#### Passage
Lies, Damned Lies and Apologetics
Barron Mind, My First Series of Grievances
On all things wrong (and some things right) with the Catholic Church...
Sheesh, I had actually been inclined to lay off Bishop Barron this week (christofascism is an ethos, after all). But, as it happens, the ornery, ortho-bro chuckleheads on Catholic Twitter recently parroting his April 2021 assertion that neither St. Oscar Romero nor Servant of God Dorothy Day are in any way “woke” offer a nice entry point into the Church’s obfuscation of its own social teaching (Barron also lumps in Mother Teresa, but I’ll actually give him that one). I’ll admit Day’s political journey and its intersection with a traditionalist, hierarchical orthodoxy don’t not fit neatly into contemporary political schemes, but in 1936 she described the movement she founded as both “anti-capitalist” and opposing “the concentration of productive power in the hands of a few…” And as for Romero, among other things he publicly impelled “the National Guard, the police and the military” to cease the violence against their marginalized citizens and “stop the repression” (and was promptly killed for it).
Sounds pretty “woke” to me! Even Barron von Steubenville (comically) concedes that, “if you want to define ‘woke’ as simply being alert to social injustice and passionate about addressing it, then sure, they were ‘woke.’” But, of course, apropos of no actual expertise, he has another definition tucked away in his Wokepedia. Because when you make a mission (and, in his case, an episcopal career) of displacing the notion of conscience with supposed obedience to Magisterial authority, you need to assimilate any compelling counter-narrative into your didactic and dualistic dogmatic paradigm. In this case, as Carlos X. Colorado recently pointed out, Barron merely “define[s] wokeism negatively in order to condemn it.”

#### Given information
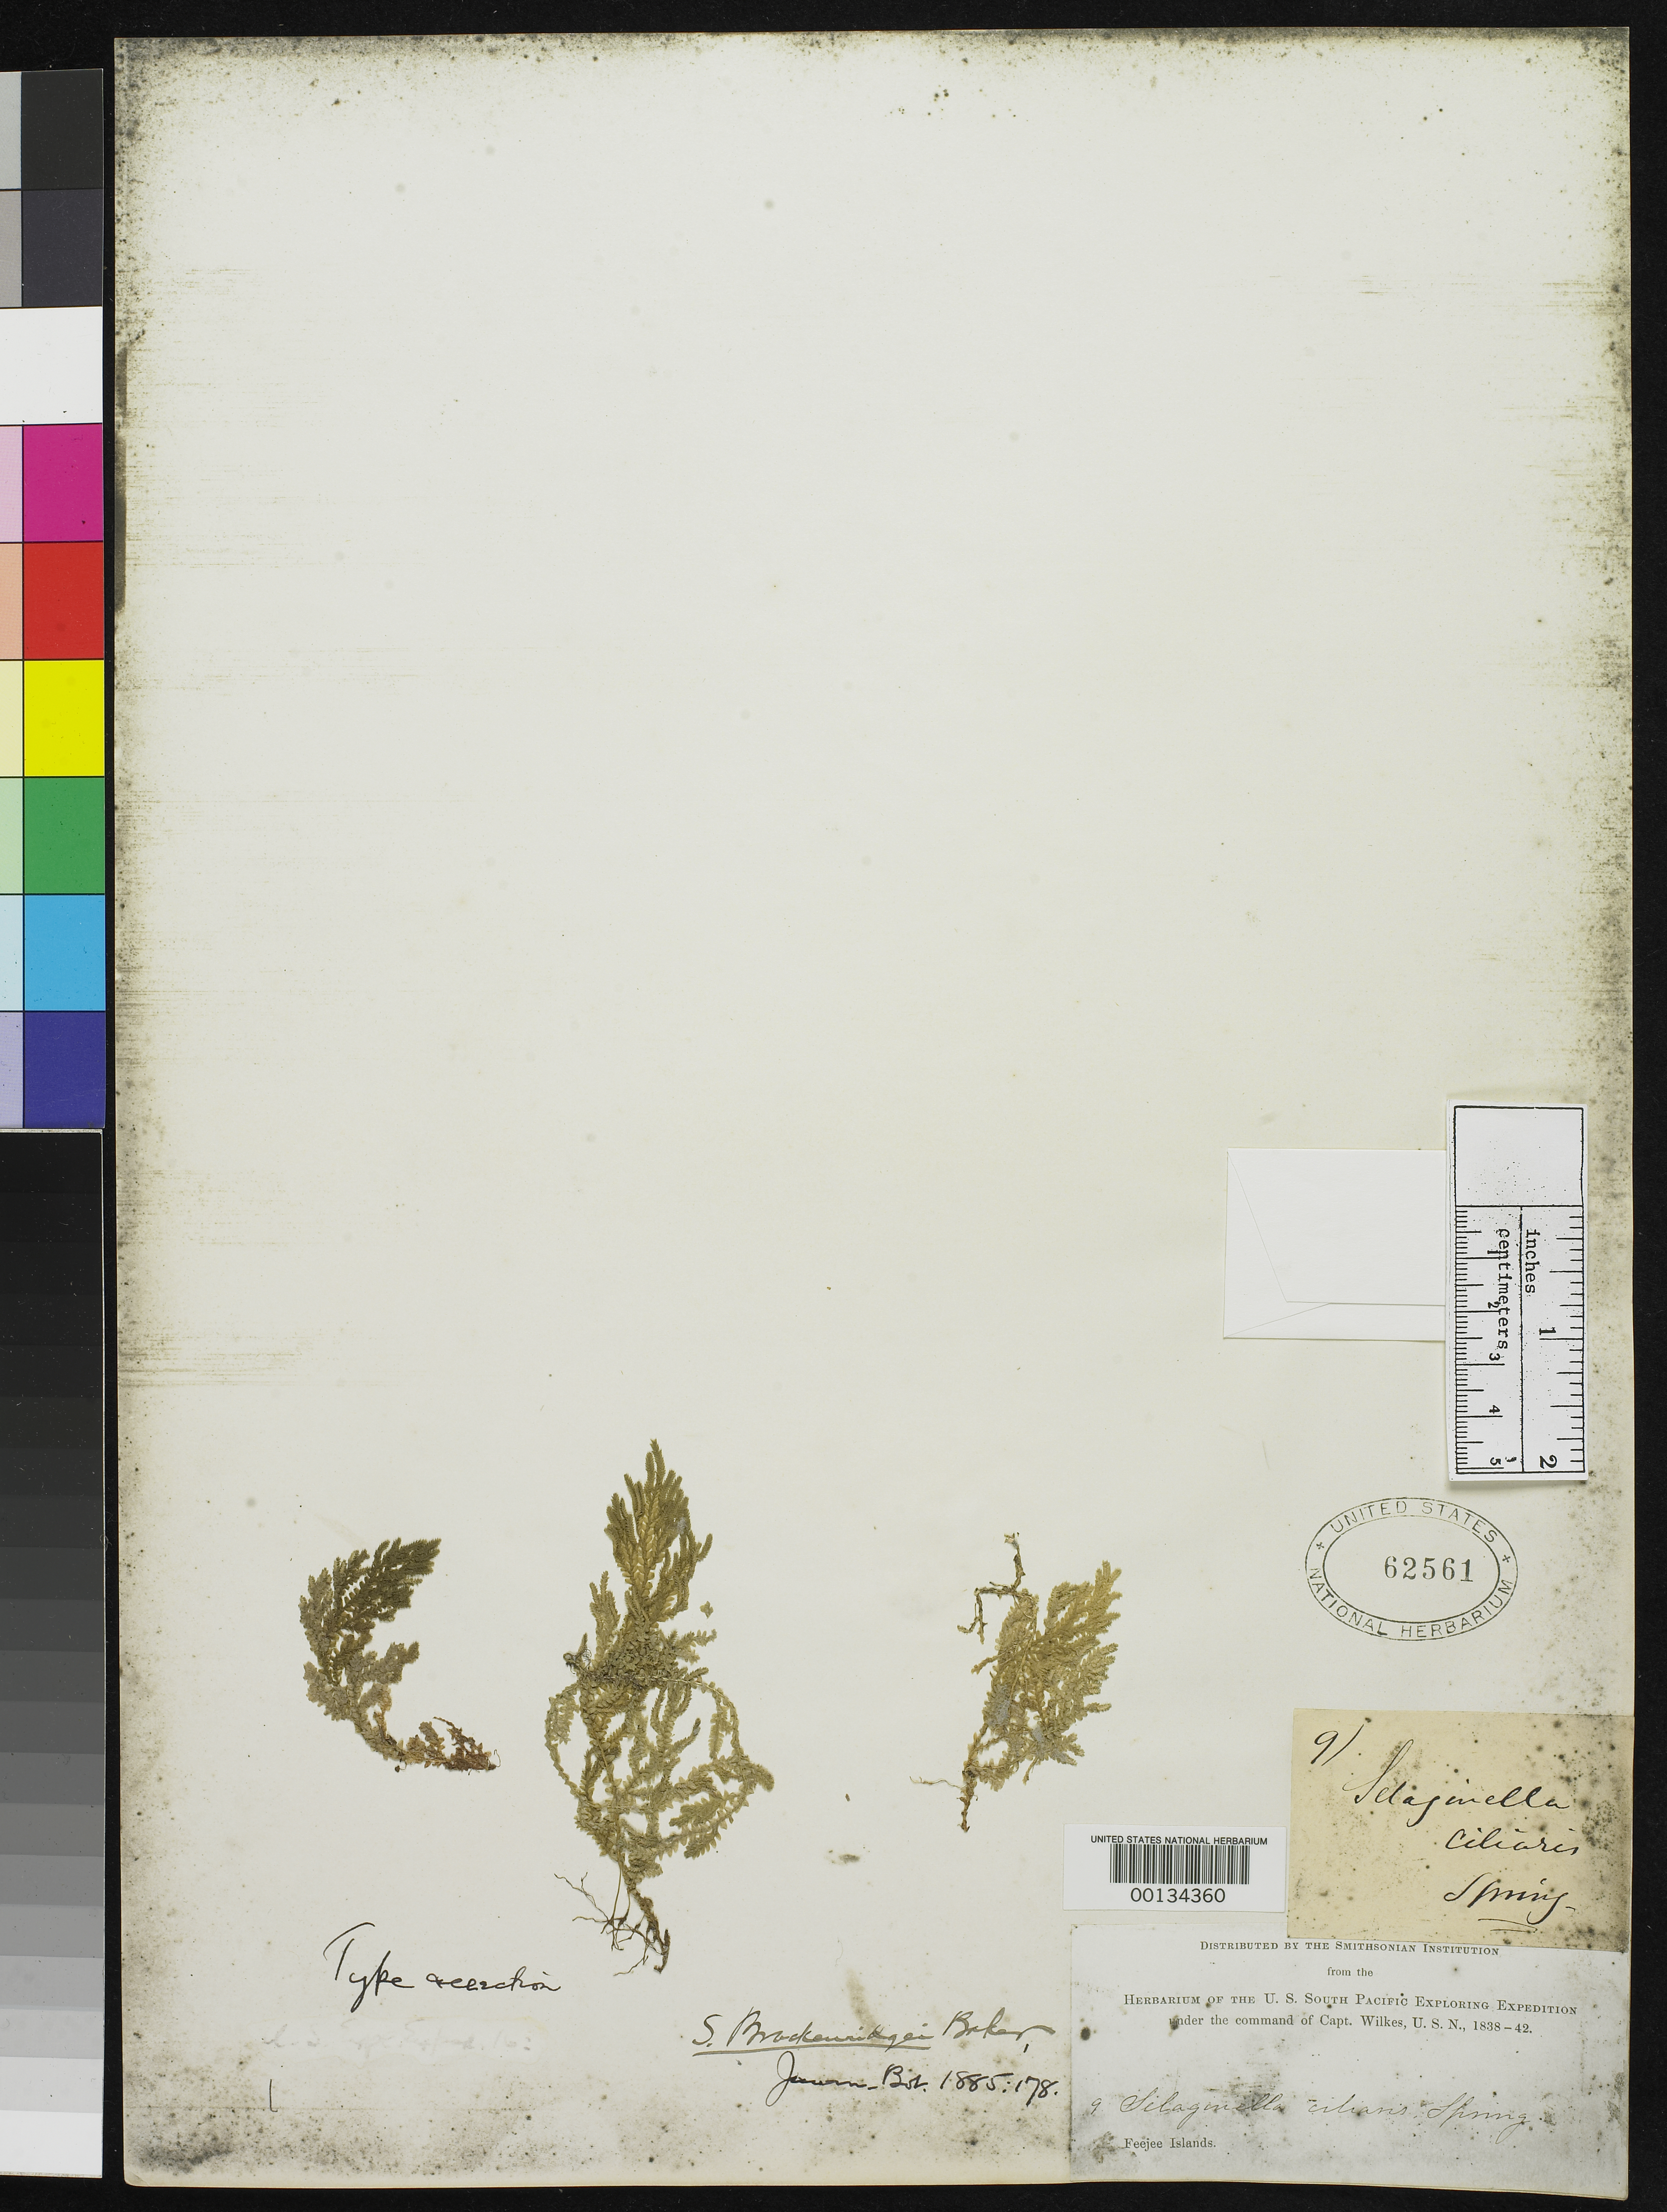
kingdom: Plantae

#### To be done
List every person named in the passage. The material has no part in this work.

#### Written response
Bishop Barron
Oscar Romero
Dorothy Day
Mother Teresa
Carlos X. Colorado